**GIVEN RECORDS:**
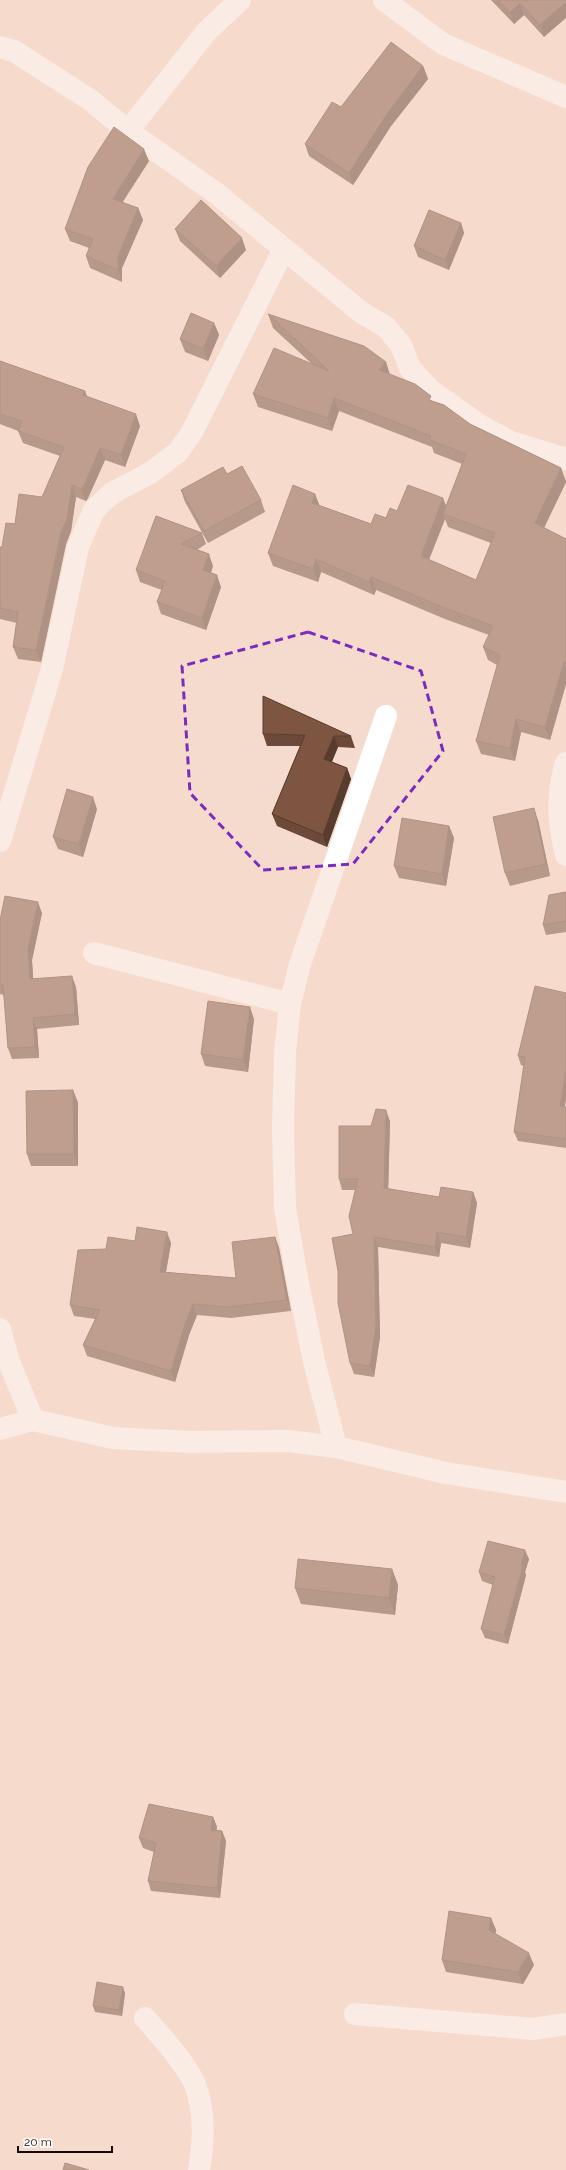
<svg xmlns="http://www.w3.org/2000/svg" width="566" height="2170" viewBox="0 0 566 2170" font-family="Raleway,sans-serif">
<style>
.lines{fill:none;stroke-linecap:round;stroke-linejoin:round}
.minor{stroke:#fff;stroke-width:22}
.wall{fill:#6c4938;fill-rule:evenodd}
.shaded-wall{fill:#583c2e}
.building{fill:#7d5541;stroke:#583c2e}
.marked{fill:none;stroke:#7b2cbf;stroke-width:3;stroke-dasharray:8 5;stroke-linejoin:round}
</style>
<rect width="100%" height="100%" fill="#f5dbcd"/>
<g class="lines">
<g class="minor">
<polyline points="384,0 443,44 566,97"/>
<polyline points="0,47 14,51 89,99 128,131 216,193 362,313 386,327 401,345 410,368 430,390 457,409 481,426 511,442 566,459"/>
<polyline points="128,131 207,31 240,0"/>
<path d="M 566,763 C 556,797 558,821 566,855"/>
<polyline points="0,841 52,669 78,547 94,510 112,493 152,472 178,452 192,432 284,249"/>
<polyline points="94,953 290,1004"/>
<polyline points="0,1329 9,1362 33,1420"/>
<polyline points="0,1429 33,1420 113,1438 189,1442 289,1441 336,1447 446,1473 566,1492"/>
<polyline points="336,1447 314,1361 297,1278 285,1208 283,1129 285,1052 290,1004 300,964 386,716"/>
<polyline points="355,2014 533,2029 566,2024"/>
<path d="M 145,2018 C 160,2035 184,2061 194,2082 C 205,2108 204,2142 199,2170"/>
</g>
</g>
<g class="wall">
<polygon points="491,0 566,0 544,37 524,15 514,24"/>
<polygon points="423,66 428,79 391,126 353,185 309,156 305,144 341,107"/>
<polygon points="149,161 122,202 138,208 143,220 122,268 122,282 90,268 86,256 89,248 70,241 65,229"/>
<polygon points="461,223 464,233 449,270 418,257 414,246"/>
<polygon points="175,229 246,250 220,278 180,241"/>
<path d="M 268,314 L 386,362 L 390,375 L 470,424 L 561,468 L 566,482 L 544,528 L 566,539 L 566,684 L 550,740 L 521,732 L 515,761 L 481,754 L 476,741 L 497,665 L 488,660 L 483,647 L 489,635 L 445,619 L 376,590 L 374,595 L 321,572 L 318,582 L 273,566 L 268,553 L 315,494 L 319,505 L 371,524 L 386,518 L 397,511 L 443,498 L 446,506 L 462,464 L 434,453 L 432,447 L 339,411 L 332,431 L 258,407 L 253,394 L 312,364 L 273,328 ZM 445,519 L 448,527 L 491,543 L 476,580 L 429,560 Z"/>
<polygon points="214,323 219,335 208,361 185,352 180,339"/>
<polygon points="0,361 85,391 87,397 140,426 125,467 105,460 88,498 86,501 76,497 71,531 66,544 41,662 18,659 13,647 17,623 0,619 0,547 2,547 15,524 42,497 60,456 23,443 18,431 0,424"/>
<polygon points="227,474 261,500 265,512 208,543 185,502 181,490"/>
<polygon points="156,516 202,533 206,544 197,550 213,566 211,573 221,587 206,630 161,614 157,602 162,590 140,582 136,570"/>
<polygon points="263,734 351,736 355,748 338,747 332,762 347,768 351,779 327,847 277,826 272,814 300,746 267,746"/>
<polygon points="97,809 83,857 58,849 53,837"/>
<polygon points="538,820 550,876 510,886 505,873"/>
<polygon points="449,826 454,838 446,886 399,878 394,866"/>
<polygon points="566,892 566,932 546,935 543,925"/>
<polygon points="42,913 32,960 33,979 76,987 79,1025 37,1029 39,1058 12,1059 8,1048 4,995 0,994 0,920"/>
<polygon points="535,986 565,1107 566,1107 566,1148 518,1141 514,1132 524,1066 521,1065 518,1056"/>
<polygon points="254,1019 248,1072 205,1066 201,1054"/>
<polygon points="73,1090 78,1103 78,1166 31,1166 27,1154"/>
<polygon points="390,1121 388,1189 439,1197 473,1192 477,1203 470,1248 441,1243 439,1257 378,1247 380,1337 374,1377 354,1374 350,1363 353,1234 355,1190 342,1190 339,1179 371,1126"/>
<polygon points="275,1237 279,1248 291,1311 231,1318 197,1315 189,1335 175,1382 87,1356 83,1345 95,1319 74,1316 70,1305 106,1249 135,1241 171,1243 166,1272 236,1278"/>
<polygon points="529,1559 525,1572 526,1575 508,1644 485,1638 481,1629 493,1585 482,1581 479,1572"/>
<polygon points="392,1569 398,1585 395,1615 301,1604 295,1588"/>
<polygon points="213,1817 217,1827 216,1830 222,1831 226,1841 220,1898 151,1891 148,1881 154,1852 143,1848 139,1838"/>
<polygon points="491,1918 496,1930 495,1934 534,1965 523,1984 446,1972 442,1960"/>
<polygon points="125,1993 122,2016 95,2012 93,2006"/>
</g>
<g class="shaded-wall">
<polygon points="566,2 566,18 544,37 540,25"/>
<polygon points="520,3 524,15 514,24 510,13"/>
<polygon points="423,66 428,79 391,126 353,185 349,173 387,114"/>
<polygon points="144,149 149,161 117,211 113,199"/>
<polygon points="138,208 143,220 122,268 122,282 118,270 118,257"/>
<polygon points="461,223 464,233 449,270 445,260"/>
<polygon points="242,238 246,250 220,278 216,266"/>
<polygon points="214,323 219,335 208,361 203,349"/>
<polygon points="386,362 390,376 379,370"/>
<polygon points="85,391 89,403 83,395"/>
<polygon points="334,398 339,411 332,431 328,418"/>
<polygon points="136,414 140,426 125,467 121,455"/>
<polygon points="100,448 105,460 88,498 86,501 81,489"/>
<polygon points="561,468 566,482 540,536 535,523"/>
<polygon points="72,485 76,497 71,531 66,544 41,662 36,650"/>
<polygon points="315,494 320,507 312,503"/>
<polygon points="443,498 448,512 443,514 445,519 425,569 421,556"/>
<polygon points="209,554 213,566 207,582 203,570"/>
<polygon points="316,559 321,572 318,582 313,569"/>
<polygon points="217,575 221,587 206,630 202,618"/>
<polygon points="371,577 376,590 374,595 369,582"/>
<polygon points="564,662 566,668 566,684 550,740 545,727"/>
<polygon points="516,719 521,732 515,761 510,748"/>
<polygon points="334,736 338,747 328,770 324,759"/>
<polygon points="347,768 351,779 327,847 323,835"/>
<polygon points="93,797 97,809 83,857 79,844"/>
<polygon points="534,808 538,820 550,876 546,864"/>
<polygon points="449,826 454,838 446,886 442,874"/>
<polygon points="38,902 42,913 32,960 34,990 30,979 28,949"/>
<polygon points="72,976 76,987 79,1025 75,1014"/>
<polygon points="250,1007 254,1019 248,1072 243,1060"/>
<polygon points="33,1018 37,1029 39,1058 35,1047"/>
<polygon points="566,1069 566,1100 563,1116 560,1106"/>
<polygon points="73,1090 78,1103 78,1166 74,1154"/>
<polygon points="386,1110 390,1121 388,1199 384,1188"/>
<polygon points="473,1192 477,1203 470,1248 466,1237"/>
<polygon points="167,1232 171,1243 164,1283 160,1272"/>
<polygon points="437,1232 441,1243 439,1257 435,1247"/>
<polygon points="275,1237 279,1248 291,1311 287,1300"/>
<polygon points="374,1237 378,1247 380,1337 374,1377 370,1366"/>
<polygon points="193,1304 197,1315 189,1335 175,1382 171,1371 185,1324"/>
<polygon points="525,1550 529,1559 525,1572 526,1575 508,1644 504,1635 521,1565"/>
<polygon points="392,1569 398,1585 395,1615 389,1598"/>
<polygon points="213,1817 217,1827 215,1840 211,1830"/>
<polygon points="222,1831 226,1841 220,1898 217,1888"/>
<polygon points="491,1918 496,1930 494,1943 489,1930"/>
<polygon points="529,1953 534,1965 523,1984 518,1972"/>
<polygon points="123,1987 125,1993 122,2016 119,2010"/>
</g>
<g class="building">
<polygon points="498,0 566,0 566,2 540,25 520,3 510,13"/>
<polygon points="391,42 423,66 387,114 349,173 305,144 332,102 341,107"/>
<polygon points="114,127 144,149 113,199 138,208 118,257 118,270 86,256 93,239 65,229 88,167"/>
<polygon points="201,200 242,238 216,266 175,229"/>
<polygon points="429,210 461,223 445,260 414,246"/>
<polygon points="191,313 214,323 203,349 180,339"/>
<polygon points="268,314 364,346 386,362 379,370 415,384 431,396 429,400 444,405 470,424 561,468 535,523 566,539 566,663 564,662 545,727 516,719 510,748 476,741 500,655 483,647 493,626 440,606 371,577 369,582 316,559 313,569 268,553 293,485 315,494 312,503 371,524 375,514 386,518 390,508 397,511 408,485 443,498 421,556 476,580 495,533 443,514 466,454 430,440 431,436 334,398 328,418 253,394 274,348 329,371"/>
<polygon points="0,361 85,391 83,395 136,414 121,455 100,448 84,486 81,489 72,485 67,519 61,532 36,650 13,647 18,612 0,608 0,547 2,547 6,523 15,524 19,494 42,497 64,447 18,431 22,421 0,414"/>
<polygon points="242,466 261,500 204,531 181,490 223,467 227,474"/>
<polygon points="156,516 202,533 181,544 209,554 203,570 217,575 202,618 157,602 165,581 136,570"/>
<polygon points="263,696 351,736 334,736 324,759 347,768 323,835 272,814 305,735 263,734"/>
<polygon points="67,789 93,797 79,844 53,837"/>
<polygon points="534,808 546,864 505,873 493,817"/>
<polygon points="402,818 449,826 442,874 394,866"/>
<polygon points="566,892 566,921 543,925 549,895"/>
<polygon points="5,896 38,902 28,949 30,979 72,976 75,1014 33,1018 35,1047 8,1048 3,985 0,984 0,920"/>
<polygon points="535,986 566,993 566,1069 560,1106 566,1107 566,1139 514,1132 525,1057 518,1056"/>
<polygon points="208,1001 250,1007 243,1060 201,1054"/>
<polygon points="73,1090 74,1154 27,1154 26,1091"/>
<polygon points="376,1109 386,1110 384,1188 439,1197 441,1187 473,1192 466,1237 437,1232 435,1247 374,1237 376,1326 370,1366 350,1363 338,1303 338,1271 332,1238 353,1234 349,1216 358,1179 339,1179 339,1126 371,1126"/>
<polygon points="137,1227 167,1232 160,1272 236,1278 232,1242 275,1237 287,1300 227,1307 193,1304 185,1324 171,1371 83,1345 100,1310 70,1305 78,1250 106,1249 108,1237 135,1241"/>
<polygon points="488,1541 525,1550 521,1565 523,1566 504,1635 481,1629 495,1577 479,1572"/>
<polygon points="298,1559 392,1569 389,1598 295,1588"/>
<polygon points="149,1804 213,1817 211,1830 222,1831 217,1888 148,1881 156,1843 139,1838"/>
<polygon points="449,1911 491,1918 489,1930 529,1953 518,1972 442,1960"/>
<polygon points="97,1982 123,1987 119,2010 93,2006"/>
<polygon points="65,2163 89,2170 63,2170"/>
</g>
<path d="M0 0H566V2170H0ZM 308,632 L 421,671 L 443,751 L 353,864 L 263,870 L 190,793 L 182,666 Z" fill="#f5dbcd" fill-opacity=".55" fill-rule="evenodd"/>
<path class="marked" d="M 308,632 L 421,671 L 443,751 L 353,864 L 263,870 L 190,793 L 182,666 Z"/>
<path d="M18 2146v6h94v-6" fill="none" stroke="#140b07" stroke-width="2"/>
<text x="24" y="2146" font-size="12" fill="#140b07" stroke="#ffffff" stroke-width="3" paint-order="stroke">20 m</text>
</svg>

**ABOUT THIS TASK:**
For each line above that contains the word "lines", make a copy.

**RESULT OF THE EXERCISE:**
.lines{fill:none;stroke-linecap:round;stroke-linejoin:round}
<g class="lines">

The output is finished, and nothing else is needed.